**** Metin parçası ****
Mustafa Durmuş
30
Ekim 2015
1
Kasım Genel Seçimleri’ne sayılı saatler kala, 13 yıldır tek başına ülkeyi
yöneten AKP’nin bu geçen sürede Türkiye insanının ekonomik yaşam standardını ne
kadar ilerlettiği sorusu önem kazanıyor. Zira AKP seçim çalışmaları sırasında sıklıkla,
insanlarımızın refah seviyesini ne kadar ilerlettiğinden, Türkiye toplumunu ne
kadar iyi ve mutlu bir toplum haline getirdiğinden dem vuruyor ve kendileri
dışındaki yerli, yabancı herkesin, tüm siyasal partilerin bunu çekemediğini ve
bu yükselişi durdurmak için bir şer cephesi oluşturduğunu ileri sürüyor.
Demokrasi,
barış, yaşam güvenliği, Orta Doğu batağı, IŞİD gibi konularla ilgili olarak
yaşananlar, havuz medyasının gerçekleri çarpıtma gayretlerine rağmen aslında
apaçık ortada. Bu nedenle de işin bu kısmına değinmeyeceğiz. Ancak acaba ekonomik refah ve mutluluk açısından gelinen nokta nedir?
Gerçi
bu ülkede yaşayanlar artık yüksek işsizlik ve yüksek enflasyona alışmaya
başladılar. Gelir ve özellikle servet bölüşümü son derece adaletsiz, son derece
kötü. Türkiye ekonomisinin bu 13 yılda yapısal sorunlarının daha da
derinleştiğini ve krizlere karşı kırılganlığının arttığını ise kamu ve özel sektör
dış borçlarının birkaç katına çıkmasından, doların 3,00TL’yi bulmasından, yüksek faiz
oranlarından, hane halkı borcunun milli gelir içindeki payının 10 kat büyüyerek
% 60’lar yaklaşmasından biliyoruz.
**** Listelenen kayıtlar ****
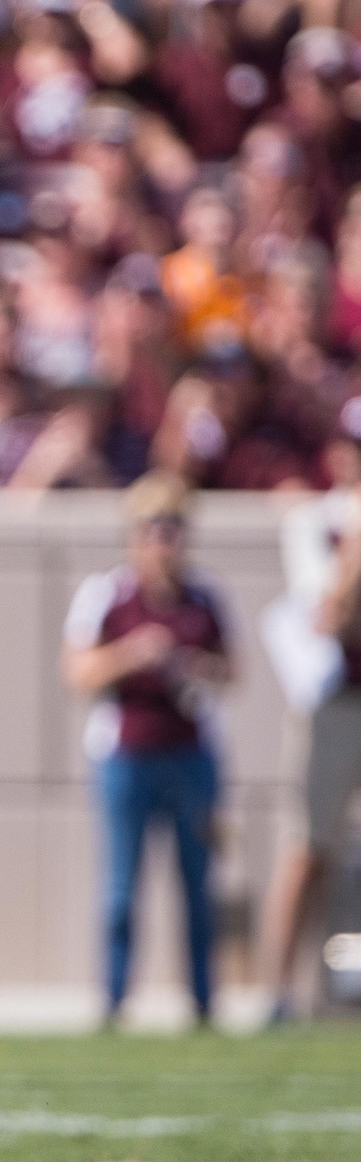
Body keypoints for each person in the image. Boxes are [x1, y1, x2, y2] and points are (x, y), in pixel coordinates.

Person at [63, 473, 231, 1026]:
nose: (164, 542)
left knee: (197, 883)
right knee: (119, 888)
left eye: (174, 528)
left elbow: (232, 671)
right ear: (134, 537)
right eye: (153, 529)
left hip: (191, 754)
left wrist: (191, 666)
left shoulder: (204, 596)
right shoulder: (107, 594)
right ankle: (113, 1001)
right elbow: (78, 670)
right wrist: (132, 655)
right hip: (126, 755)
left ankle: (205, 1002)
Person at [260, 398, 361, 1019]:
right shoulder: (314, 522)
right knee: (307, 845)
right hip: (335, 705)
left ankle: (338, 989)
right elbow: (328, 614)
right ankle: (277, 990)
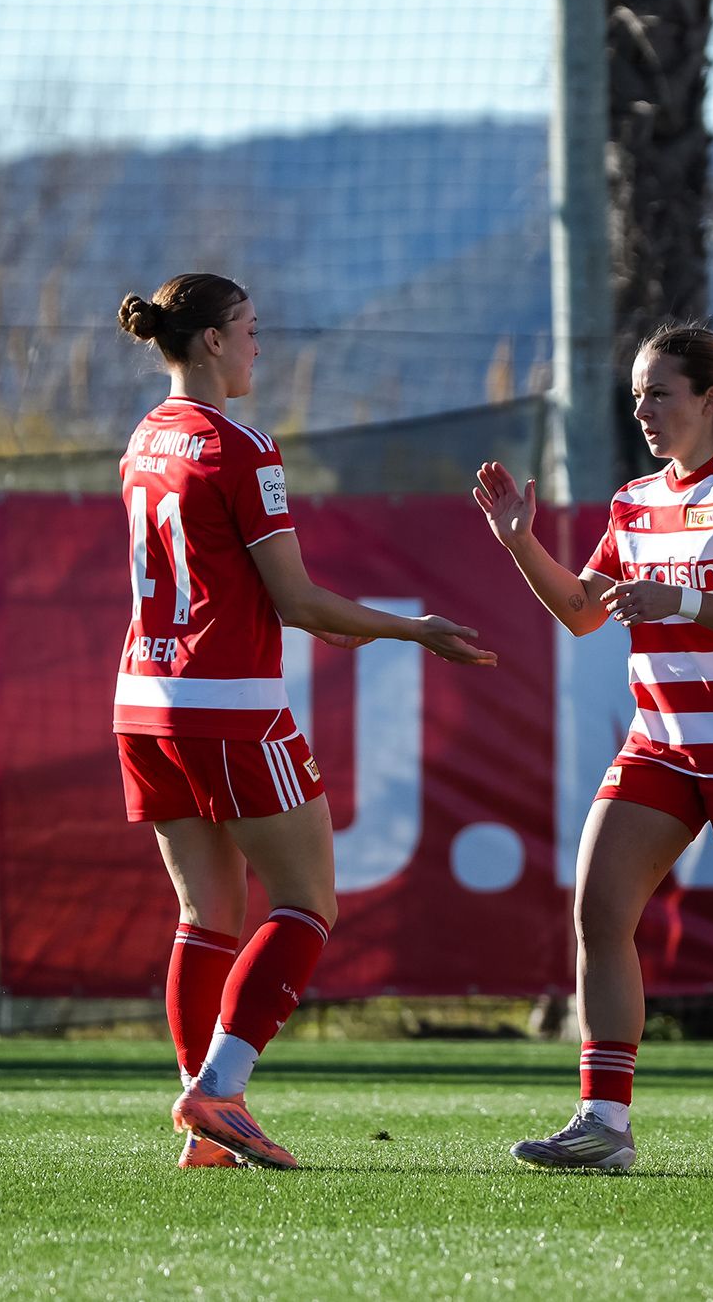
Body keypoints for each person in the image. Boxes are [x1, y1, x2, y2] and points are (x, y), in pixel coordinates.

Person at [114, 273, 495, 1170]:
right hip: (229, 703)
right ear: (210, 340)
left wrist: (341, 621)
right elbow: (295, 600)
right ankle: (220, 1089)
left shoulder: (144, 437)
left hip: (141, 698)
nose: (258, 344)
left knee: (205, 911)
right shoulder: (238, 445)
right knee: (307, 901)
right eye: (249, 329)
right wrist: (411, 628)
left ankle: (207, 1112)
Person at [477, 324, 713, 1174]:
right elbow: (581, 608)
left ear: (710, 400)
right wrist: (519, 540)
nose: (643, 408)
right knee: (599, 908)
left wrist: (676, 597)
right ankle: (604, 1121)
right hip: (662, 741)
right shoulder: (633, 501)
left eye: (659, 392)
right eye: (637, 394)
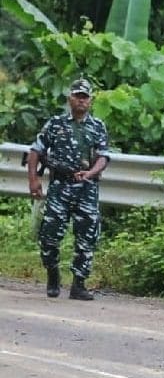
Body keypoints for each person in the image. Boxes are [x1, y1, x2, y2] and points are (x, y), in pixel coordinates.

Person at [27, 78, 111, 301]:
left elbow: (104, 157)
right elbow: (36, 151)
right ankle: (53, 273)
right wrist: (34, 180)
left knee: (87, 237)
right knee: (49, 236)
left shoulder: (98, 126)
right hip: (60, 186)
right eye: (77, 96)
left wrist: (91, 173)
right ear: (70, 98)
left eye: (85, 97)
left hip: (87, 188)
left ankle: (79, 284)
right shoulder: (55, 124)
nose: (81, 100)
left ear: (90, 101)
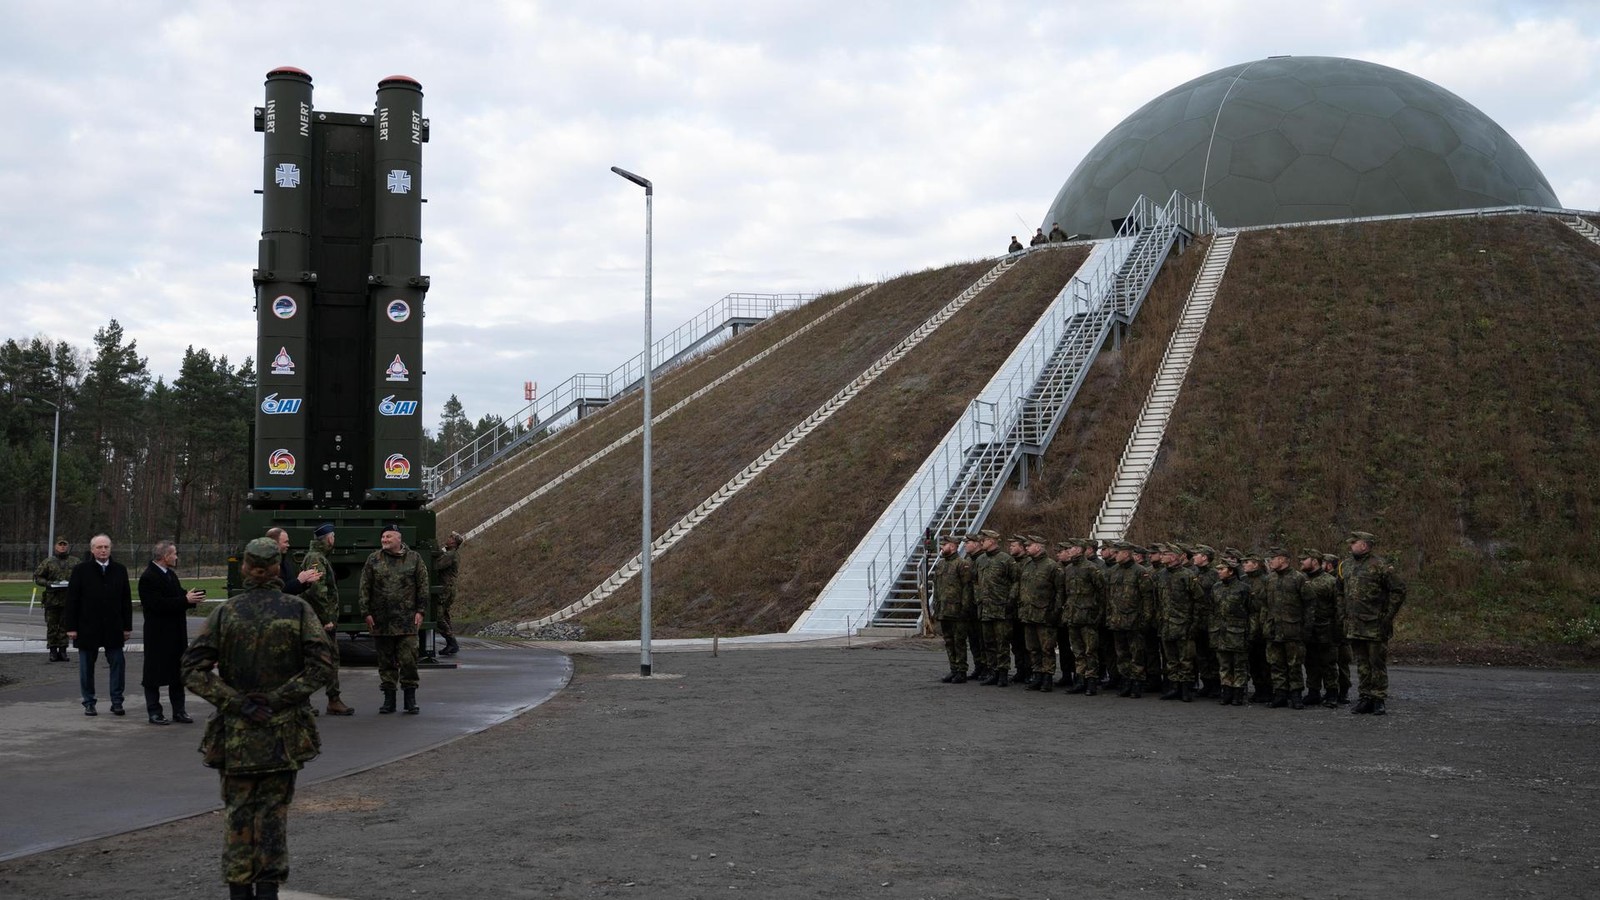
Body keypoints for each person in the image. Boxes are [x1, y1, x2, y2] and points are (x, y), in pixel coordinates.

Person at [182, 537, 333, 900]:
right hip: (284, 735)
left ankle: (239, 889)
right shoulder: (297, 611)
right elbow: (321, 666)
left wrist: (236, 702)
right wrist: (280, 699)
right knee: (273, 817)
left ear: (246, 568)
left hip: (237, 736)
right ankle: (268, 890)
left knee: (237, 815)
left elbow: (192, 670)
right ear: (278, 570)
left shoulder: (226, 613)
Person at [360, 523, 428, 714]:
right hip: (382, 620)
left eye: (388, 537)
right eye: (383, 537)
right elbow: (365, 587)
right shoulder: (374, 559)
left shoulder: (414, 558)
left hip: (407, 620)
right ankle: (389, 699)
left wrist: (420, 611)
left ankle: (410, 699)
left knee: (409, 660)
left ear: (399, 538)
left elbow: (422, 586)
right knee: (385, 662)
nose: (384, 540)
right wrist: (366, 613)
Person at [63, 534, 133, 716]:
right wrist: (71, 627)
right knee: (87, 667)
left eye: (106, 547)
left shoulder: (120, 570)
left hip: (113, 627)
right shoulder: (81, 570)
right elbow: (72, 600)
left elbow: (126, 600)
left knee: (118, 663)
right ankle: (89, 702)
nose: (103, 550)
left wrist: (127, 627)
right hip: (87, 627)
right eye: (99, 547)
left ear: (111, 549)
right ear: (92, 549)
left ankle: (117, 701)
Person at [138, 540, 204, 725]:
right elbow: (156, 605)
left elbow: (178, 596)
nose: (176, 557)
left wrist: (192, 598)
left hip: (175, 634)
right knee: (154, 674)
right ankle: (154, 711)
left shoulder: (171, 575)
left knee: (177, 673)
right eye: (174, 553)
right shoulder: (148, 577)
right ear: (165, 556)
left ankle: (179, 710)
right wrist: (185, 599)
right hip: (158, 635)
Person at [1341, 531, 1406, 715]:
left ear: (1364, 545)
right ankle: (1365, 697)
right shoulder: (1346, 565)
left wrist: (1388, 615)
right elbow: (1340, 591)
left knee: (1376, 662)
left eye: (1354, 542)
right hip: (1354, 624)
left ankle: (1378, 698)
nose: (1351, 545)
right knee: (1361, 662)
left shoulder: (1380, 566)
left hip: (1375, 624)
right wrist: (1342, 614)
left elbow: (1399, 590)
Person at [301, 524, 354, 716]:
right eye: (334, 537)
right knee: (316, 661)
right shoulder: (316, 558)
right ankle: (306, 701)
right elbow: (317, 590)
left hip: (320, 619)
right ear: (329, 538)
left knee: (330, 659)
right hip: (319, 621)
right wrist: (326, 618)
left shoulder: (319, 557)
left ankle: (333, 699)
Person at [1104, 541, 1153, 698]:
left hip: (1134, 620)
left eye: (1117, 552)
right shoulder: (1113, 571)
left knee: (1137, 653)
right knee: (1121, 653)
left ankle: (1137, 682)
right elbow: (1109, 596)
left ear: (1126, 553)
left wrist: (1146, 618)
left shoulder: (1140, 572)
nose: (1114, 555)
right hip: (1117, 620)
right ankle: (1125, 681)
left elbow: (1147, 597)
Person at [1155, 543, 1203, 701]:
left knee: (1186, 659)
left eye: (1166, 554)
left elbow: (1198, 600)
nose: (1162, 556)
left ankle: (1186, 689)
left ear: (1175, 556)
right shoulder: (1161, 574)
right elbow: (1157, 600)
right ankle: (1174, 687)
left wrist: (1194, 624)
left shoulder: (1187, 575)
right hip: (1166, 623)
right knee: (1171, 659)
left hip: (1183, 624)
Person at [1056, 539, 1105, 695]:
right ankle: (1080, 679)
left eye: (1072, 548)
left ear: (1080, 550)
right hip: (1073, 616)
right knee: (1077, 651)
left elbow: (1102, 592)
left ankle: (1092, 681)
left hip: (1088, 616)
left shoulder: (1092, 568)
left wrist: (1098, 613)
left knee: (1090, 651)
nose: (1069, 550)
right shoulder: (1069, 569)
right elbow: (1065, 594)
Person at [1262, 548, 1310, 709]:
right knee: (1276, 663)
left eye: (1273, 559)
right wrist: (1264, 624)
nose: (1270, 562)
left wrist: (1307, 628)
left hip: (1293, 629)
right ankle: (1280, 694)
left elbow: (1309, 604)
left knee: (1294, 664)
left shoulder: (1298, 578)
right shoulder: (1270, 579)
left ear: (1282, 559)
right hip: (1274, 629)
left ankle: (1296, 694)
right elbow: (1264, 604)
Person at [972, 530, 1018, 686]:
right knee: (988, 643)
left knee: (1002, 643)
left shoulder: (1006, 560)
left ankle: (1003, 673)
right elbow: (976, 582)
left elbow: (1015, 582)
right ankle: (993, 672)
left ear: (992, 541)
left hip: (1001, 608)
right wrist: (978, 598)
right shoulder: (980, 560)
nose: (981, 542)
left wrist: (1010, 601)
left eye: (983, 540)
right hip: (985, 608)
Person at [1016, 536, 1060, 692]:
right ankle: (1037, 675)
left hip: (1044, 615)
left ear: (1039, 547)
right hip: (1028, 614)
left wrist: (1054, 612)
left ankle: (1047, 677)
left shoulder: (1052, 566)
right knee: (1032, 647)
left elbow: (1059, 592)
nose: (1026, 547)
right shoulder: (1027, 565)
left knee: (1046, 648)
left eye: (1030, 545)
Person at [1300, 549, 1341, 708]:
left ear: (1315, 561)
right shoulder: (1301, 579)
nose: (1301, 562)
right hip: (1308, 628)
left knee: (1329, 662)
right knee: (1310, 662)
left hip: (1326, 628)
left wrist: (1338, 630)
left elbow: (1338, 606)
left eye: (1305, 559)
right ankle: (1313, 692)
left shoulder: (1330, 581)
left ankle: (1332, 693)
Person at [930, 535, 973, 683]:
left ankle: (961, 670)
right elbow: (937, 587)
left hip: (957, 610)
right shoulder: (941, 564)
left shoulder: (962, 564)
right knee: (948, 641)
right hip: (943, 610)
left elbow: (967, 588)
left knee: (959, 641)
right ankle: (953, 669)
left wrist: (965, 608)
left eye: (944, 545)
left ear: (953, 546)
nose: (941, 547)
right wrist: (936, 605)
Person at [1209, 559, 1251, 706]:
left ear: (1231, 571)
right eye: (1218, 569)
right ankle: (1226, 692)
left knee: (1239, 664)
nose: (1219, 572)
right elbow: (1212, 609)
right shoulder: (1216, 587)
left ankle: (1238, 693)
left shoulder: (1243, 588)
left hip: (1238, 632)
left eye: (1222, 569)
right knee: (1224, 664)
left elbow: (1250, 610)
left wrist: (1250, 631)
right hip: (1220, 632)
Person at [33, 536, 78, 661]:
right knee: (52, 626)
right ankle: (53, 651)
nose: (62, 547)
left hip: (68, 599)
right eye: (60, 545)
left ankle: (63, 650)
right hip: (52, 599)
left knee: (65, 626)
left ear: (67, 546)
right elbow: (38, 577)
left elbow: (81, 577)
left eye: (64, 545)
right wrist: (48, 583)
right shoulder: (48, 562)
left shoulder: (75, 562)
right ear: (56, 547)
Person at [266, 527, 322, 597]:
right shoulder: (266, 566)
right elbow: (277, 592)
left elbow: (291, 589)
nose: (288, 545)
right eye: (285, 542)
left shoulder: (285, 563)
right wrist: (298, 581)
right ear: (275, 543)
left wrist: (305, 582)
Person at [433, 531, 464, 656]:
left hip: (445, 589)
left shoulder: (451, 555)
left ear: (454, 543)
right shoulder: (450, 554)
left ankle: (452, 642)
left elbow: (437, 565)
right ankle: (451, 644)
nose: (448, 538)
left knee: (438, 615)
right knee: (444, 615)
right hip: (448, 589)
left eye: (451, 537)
****
**** Listelenen kayıtlar ****
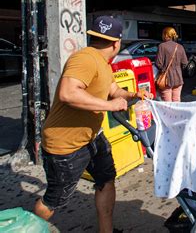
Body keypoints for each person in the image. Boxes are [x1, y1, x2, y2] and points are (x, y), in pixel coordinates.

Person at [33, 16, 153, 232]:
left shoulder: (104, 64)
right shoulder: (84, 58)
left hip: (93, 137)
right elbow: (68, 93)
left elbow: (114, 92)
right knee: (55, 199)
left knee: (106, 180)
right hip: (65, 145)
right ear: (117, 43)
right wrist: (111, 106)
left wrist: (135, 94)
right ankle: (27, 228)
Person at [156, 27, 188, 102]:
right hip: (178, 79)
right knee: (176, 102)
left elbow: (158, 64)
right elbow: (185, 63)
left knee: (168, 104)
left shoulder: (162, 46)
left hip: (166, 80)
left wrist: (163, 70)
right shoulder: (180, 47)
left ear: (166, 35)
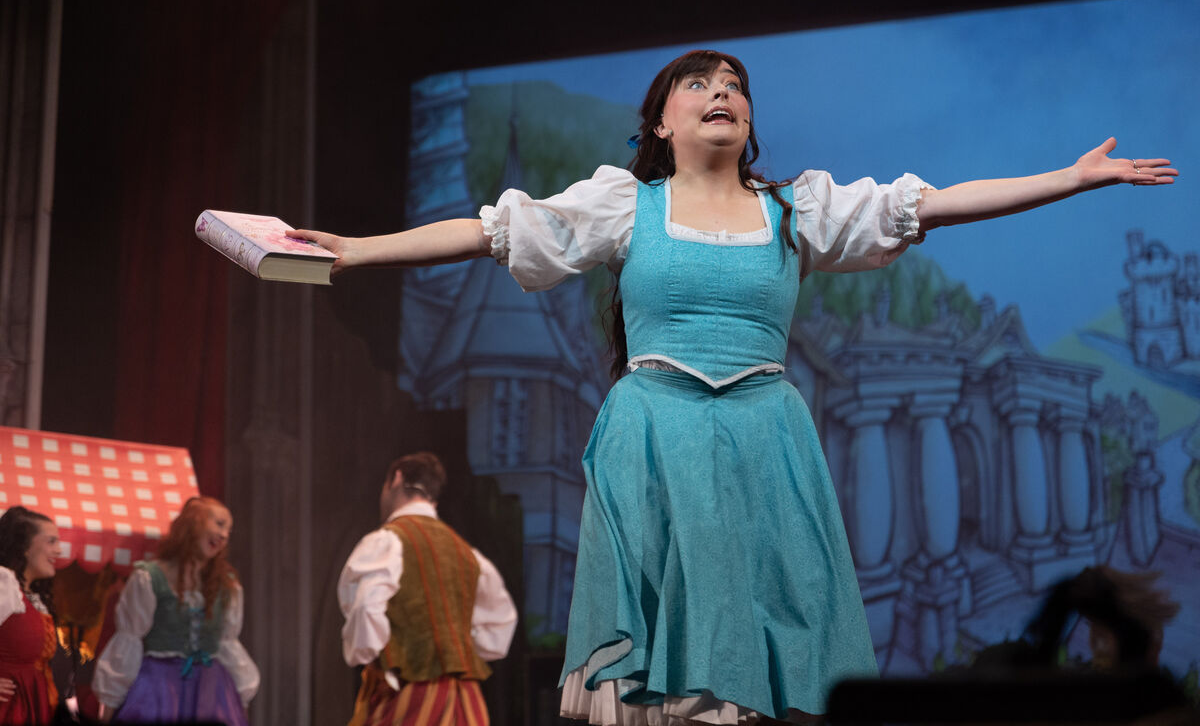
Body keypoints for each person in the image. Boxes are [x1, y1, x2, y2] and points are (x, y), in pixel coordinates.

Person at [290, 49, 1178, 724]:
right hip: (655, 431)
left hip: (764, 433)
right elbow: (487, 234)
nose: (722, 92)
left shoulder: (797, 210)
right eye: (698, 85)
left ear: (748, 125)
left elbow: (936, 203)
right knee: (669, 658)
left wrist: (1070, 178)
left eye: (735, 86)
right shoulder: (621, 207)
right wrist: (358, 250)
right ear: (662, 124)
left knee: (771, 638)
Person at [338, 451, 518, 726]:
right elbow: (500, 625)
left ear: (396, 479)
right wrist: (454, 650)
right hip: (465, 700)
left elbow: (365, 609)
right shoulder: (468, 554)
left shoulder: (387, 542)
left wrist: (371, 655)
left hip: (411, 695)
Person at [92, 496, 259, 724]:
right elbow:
****
**** Listelenen kayıtlar ****
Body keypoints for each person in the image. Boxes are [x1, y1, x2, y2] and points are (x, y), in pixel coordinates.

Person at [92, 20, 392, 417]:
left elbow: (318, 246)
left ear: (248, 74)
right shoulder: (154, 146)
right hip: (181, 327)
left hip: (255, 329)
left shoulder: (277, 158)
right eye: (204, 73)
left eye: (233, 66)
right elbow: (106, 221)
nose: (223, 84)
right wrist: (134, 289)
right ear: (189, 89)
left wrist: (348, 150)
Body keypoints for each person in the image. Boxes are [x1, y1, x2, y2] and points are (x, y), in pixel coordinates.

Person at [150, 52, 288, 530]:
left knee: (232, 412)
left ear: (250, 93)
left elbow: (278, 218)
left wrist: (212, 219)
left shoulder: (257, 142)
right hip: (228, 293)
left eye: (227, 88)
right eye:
****
AKP dönemi ekonomisini anlatan metin parçasına göre şu soruları cevaplayın:
1. AKP ülkeyi kaç yıldır tek başına yönetiyor?
2. Dolar kaç TL'yi bulmuş?
3. Hane halkı borcunun milli gelir içindeki payı kaç kat büyümüş?
Kayıtların bu işle hiçbir ilgisi yok.

▶ **Cevap alanı**
1. 13 yıldır.
2. 3,00 TL'yi.
3. 10 kat.